Flash floods leave legacy in Appalachia

BY JOSHUA LEWIS | PORTSMOUTH, OH | April 3, 2000


PORTSMOUTH, OH (April 3, 2000) -- The timing could scarcely have been better for Max Behrer. Just days before, the retiree had completed disaster response classes through the Retired & Senior Volunteer Program (RSVP) sponsored by Scioto Christian Ministry, a countywide interfaith service organization.

"And then boom! Here comes the flash flood and they called me. I said, 'You've got to be kidding me. On-the-job training, right now?' So really, it worked out pretty good."

Behrer was one of nine volunteers RSVP supplied to the local chapter of the American Red Cross to aid in the recovery from flooding that caught residents by surprise.

Water rose fast in these foothills of the Appalachian Mountains nestled on the Ohio River. More moderate rains had already saturated the ground by the time heavier rains began on Feb. 18 and continued steadily through the weekend, said RSVP Director Vicki Daily.

"It's our creeks and our little streams that really pick up all the rain off these hills," Behrer added. "All the water washes down off these hills into these little creeks and before people know it, they've got a small river in their backyard."

Underground creeks within the hills exacerbate the problem as well, Daily said.

More than 175 families-some 500 people-were affected by the flooding, and property damage exceeded $1 million in the federally declared disaster. One death was attributed to the flooding.

While 'stick-built' homes suffered minor damage, Behrer said, floodwaters ruined many mobile homes, filling some with four feet of water and floating others down hillsides, jumbling furniture, and leaving behind a thick muck of mud and debris on countertops and floors.

In one ravine, telltale debris was snagged in tree limbs 15-20 feet above the normal level of the creek bed, he said.

RSVP volunteers helped form the three to four two-person teams that were in the field assessing damages immediately after the flood, Behrer said.

In fact, many area agencies that responded to the flooding have begun the process of forming a Scioto County Voluntary Organizations Active in Disaster (VOAD).

Plans are underway to conduct disaster preparedness and mitigation activities this spring and summer.

The agencies have a responsibility to help people prepare for disaster, Harris said.

"The main goal of RSVP is to place volunteers who are 55 years or older in agencies or other nonprofits to meet community needs, and I can't think of any more of a community need than to help in a disaster," Daily said.

"We are going to be ready, because we want to be prepared for the next one. We want to meet those unmet needs, once FEMA (Federal Emergency Management Agency) and Red Cross (relief) is completed," she said.

Several families have yet to complete their FEMA and Small Business Administration (SBA) relief applications.

The Salvation Army and Catholic Social Services (CSS) are members of the fledgling VOAD and were also active in the recent response, providing clothing, food, furniture, cleaning supplies, and other immediate necessities.

Records from a data source
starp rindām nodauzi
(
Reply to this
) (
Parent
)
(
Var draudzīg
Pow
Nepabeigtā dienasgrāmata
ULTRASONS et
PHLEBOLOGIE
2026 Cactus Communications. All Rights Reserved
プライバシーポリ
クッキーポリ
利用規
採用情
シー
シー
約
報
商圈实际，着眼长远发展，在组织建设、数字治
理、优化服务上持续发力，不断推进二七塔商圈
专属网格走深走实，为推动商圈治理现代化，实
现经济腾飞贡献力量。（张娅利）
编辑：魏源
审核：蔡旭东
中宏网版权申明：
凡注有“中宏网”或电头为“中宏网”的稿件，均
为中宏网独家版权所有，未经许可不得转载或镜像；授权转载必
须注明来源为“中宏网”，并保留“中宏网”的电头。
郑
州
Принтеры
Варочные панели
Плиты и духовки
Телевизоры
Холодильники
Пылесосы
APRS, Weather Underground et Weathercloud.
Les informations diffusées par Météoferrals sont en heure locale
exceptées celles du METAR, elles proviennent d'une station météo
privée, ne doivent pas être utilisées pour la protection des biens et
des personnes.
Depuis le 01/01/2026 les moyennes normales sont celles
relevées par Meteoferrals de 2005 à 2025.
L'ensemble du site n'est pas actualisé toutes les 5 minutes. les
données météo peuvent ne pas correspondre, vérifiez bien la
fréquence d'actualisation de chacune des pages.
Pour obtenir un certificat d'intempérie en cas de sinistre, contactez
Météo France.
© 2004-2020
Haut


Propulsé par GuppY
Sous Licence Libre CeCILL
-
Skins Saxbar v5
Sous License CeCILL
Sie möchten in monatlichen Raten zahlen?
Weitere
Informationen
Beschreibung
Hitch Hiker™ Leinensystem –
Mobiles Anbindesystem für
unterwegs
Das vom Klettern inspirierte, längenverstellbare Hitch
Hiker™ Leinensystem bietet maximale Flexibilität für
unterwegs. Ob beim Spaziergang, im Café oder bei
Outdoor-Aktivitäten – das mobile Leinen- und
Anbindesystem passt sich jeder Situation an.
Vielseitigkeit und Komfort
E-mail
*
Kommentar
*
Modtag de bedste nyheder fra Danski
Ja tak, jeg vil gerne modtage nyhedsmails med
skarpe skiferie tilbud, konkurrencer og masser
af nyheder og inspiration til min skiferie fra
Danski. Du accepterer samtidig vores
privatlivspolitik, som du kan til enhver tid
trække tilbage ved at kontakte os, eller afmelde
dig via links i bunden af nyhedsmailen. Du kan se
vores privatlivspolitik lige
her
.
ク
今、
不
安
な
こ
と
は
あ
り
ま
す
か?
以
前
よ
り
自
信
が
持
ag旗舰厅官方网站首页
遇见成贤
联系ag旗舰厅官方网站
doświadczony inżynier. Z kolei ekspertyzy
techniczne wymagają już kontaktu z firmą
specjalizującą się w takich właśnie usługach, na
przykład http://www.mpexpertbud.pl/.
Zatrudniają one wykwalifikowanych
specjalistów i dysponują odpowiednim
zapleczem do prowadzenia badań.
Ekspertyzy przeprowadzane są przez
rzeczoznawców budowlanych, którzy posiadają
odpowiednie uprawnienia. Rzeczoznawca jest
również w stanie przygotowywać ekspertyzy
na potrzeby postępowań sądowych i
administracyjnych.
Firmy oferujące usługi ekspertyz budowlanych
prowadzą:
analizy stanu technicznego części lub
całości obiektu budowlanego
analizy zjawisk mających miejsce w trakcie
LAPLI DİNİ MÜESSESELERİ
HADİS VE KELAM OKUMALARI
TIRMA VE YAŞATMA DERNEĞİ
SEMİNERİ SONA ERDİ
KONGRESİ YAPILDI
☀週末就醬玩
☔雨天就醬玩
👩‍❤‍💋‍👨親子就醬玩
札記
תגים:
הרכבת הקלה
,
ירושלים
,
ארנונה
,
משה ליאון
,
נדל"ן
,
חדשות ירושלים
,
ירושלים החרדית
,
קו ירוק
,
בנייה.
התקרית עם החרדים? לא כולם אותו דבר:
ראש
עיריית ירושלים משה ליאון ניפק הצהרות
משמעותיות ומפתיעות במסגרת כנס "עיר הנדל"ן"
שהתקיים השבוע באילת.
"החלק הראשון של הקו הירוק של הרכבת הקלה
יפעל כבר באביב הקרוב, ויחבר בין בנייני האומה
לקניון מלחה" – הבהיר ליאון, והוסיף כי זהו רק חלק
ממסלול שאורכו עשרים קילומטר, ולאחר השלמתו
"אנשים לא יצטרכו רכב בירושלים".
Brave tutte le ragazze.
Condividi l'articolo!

WHAT YOU WILL DO.
(1) According to the flood article, how many volunteers did RSVP supply to the local chapter of the American Red Cross?
(2) Reproduce the part of the flood article starting with "In fact, many" and going on through "(SBA) relief applications.".

PER-TASK ANSWERS.
(1) Nine volunteers.

(2)
In fact, many area agencies that responded to the flooding have begun the process of forming a Scioto County Voluntary Organizations Active in Disaster (VOAD).

Plans are underway to conduct disaster preparedness and mitigation activities this spring and summer.

The agencies have a responsibility to help people prepare for disaster, Harris said.

"The main goal of RSVP is to place volunteers who are 55 years or older in agencies or other nonprofits to meet community needs, and I can't think of any more of a community need than to help in a disaster," Daily said.

"We are going to be ready, because we want to be prepared for the next one. We want to meet those unmet needs, once FEMA (Federal Emergency Management Agency) and Red Cross (relief) is completed," she said.

Several families have yet to complete their FEMA and Small Business Administration (SBA) relief applications.